Pemerintah sudah mengambil langkah nyata. Kementerian Koordinator Pembangunan Manusia dan Kebudayaan (PMK) pada tahun 2021 menginisiasi program peningkatan literasi dengan merancang pedoman bersama lintas pemangku kepentingan dalam pembudayaan literasi.
Melalui Asesmen Nasional yang dimulai pada 2021, Kemendikbudristek memetakan kompetensi literasi secara keseluruhan di Indonesia berbasis sekolah dan letak geografis.
Selain itu, tahun 2022, Kemendikbudristek, dengan anggaran Rp 136 miliar, telah membagikan lebih dari 15 juta buku bacaan bermutu kepada lebih dari 20.000 PAUD dan SD yang paling membutuhkan di pelosok Nusantara.
Pelatihan pemanfaatan buku pun diberikan bagi perwakilan guru dari sekolah penerima buku, dengan 2.000 di antaranya sudah mendapatkan pelatihan pada tahun 2022 dan sisanya diberikan pada tahun 2023.
Program ini kemudian diluncurkan sebagai Merdeka Belajar Episode Ke-23: Buku Bacaan Bermutu untuk Literasi Indonesia pada 27 Februari 2023. Program ini membuka jalan bagi anak-anak di berbagai wilayah Indonesia untuk dapat mengakses buku-buku bacaan berkualitas yang sudah dikurasi, dengan harapan merangsang minat baca dan kemampuan literasi.
Melanjutkan inisiatif yang dimulai tahun lalu, Kemendikbudristek menargetkan agar tahun ini 15.000 SD yang kompetensi literasinya masih berada di bawah standar minimum dan belum menjadi sasaran program tahun 2022 bisa mendapatkan bantuan.
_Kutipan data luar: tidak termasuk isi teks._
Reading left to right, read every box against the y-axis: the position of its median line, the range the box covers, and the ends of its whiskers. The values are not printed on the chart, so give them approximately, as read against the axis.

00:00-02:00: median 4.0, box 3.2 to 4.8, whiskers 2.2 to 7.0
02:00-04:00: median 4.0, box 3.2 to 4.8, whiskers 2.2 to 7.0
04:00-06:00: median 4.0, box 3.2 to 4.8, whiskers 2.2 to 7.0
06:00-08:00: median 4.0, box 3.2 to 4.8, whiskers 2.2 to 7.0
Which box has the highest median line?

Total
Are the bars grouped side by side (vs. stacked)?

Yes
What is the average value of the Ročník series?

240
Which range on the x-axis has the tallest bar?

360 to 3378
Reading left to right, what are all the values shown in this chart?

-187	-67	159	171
Di sinilah dibutuhkan peran kita semua untuk bergotong royong bersama dengan pemerintah menyukseskan program perbaikan literasi ini.
Di bawah kepemimpinan Kemendikburistek, bekerja sama dengan Asia Philanthropy Circle (APC) dan Filantropi Indonesia, telah pula diadakan pertemuan dengan anggota kedua organisasi itu, Maret lalu, untuk bergotong royong mendukung misi mengangkat kemampuan literasi ini
Di zaman sekarang, adalah tugas kita bersama, dan tugas kita masing-masing sebagai individu, menjadikan bangsa kita melek literasi dan mendobrak jendela dunia
Yayasan penulis juga ikut ambil bagian di dalamnya.
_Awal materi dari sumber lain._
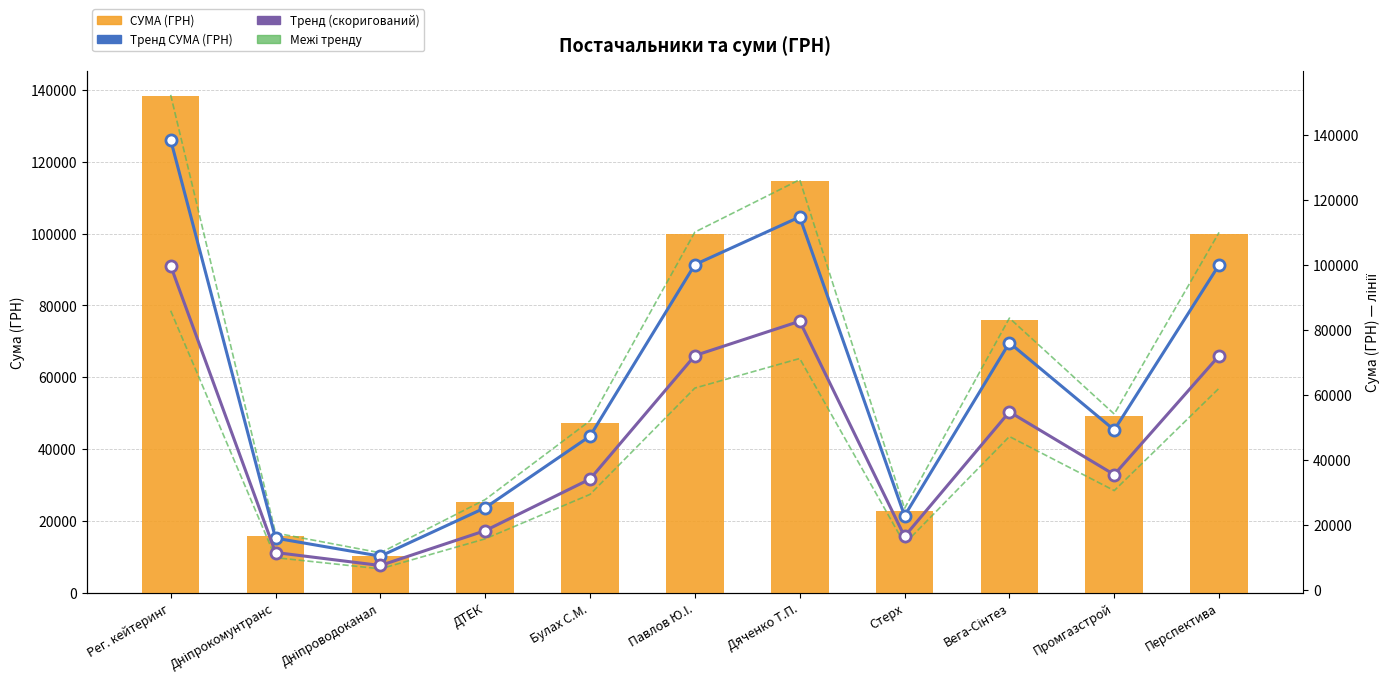

At how many categories does at least one series exceed 60125?

5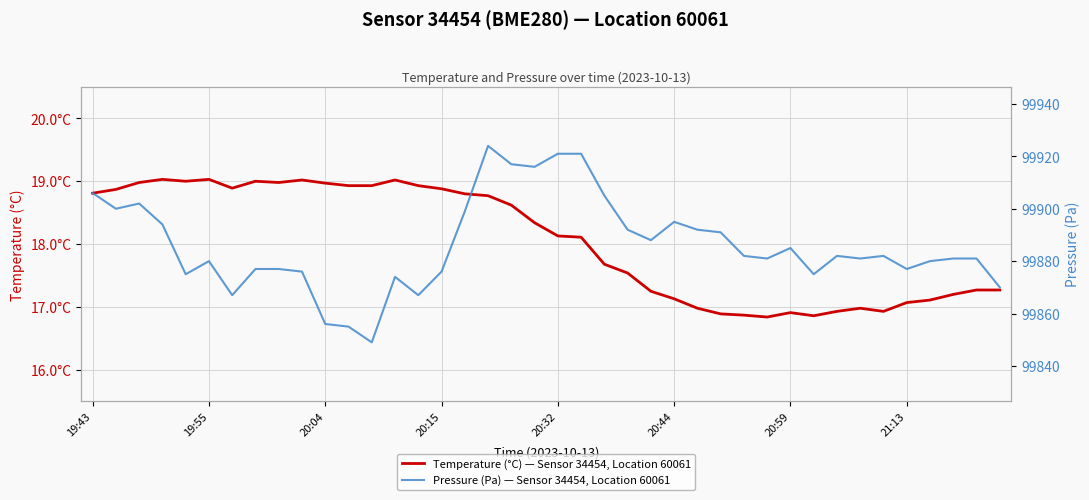

List the labels in order of Pressure (Pa) — Sensor 34454, Location 60061 value, largest first.

17, 20, 21, 18, 19, 19:43, 22, 20:04, 19:55, 16, 25, 20:15, 23, 26, 27, 24, 30, 28, 32, 34, 29, 33, 37, 38, 20:44, 36, 21:13, 8, 35, 9, 15, 20:32, 31, 13, 39, 20:59, 14, 10, 11, 12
Upaya meningkatkan literasi terbukti bukan hal mudah, yang langsung akan kelihatan hasilnya dalam waktu singkat.
Mendikbudristek Nadiem Makarim, dikutip media, bahkan meminta masyarakat untuk tak terlalu berharap skor PISA pada 2023 membaik. Ia memprediksi skor PISA tahun ini belum akan membaik. Diungkapkan, untuk menaikkan skor PISA butuh waktu panjang dan kita harus realistis, tidak mungkin skor PISA bisa naik dalam 2-3 tahun, apalagi dengan adanya pandemi Covid-19.
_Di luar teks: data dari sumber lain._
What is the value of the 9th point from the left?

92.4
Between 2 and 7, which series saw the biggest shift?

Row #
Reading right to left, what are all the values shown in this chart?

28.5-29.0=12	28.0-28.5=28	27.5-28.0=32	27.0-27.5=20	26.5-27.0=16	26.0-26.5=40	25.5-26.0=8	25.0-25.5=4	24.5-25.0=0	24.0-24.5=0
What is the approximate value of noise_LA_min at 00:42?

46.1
Kita perlu bekerja lebih keras lagi. Kita pernah berhasil membuat bangsa Indonesia melek huruf. Itu di zaman doeloe. Di zaman sekarang, adalah tugas kita bersama, dan tugas kita masing-masing sebagai individu, menjadikan bangsa kita melek literasi dan mendobrak jendela dunia!